**Input records**
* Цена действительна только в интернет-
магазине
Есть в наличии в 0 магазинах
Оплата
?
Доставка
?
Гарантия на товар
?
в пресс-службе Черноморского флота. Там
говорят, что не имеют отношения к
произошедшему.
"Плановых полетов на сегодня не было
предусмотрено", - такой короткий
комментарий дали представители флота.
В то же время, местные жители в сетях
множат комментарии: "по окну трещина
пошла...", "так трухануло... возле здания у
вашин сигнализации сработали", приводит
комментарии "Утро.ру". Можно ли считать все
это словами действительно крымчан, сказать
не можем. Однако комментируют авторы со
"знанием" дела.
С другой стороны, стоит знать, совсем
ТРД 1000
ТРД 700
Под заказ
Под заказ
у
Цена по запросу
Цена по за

**The task**
All of the material above must be transcribed exactly, with no line dropped.

**Answer space**
* Цена действительна только в интернет-
магазине
Есть в наличии в 0 магазинах
Оплата
?
Доставка
?
Гарантия на товар
?
в пресс-службе Черноморского флота. Там
говорят, что не имеют отношения к
произошедшему.
"Плановых полетов на сегодня не было
предусмотрено", - такой короткий
комментарий дали представители флота.
В то же время, местные жители в сетях
множат комментарии: "по окну трещина
пошла...", "так трухануло... возле здания у
вашин сигнализации сработали", приводит
комментарии "Утро.ру". Можно ли считать все
это словами действительно крымчан, сказать
не можем. Однако комментируют авторы со
"знанием" дела.
С другой стороны, стоит знать, совсем
ТРД 1000
ТРД 700
Под заказ
Под заказ
у
Цена по запросу
Цена по за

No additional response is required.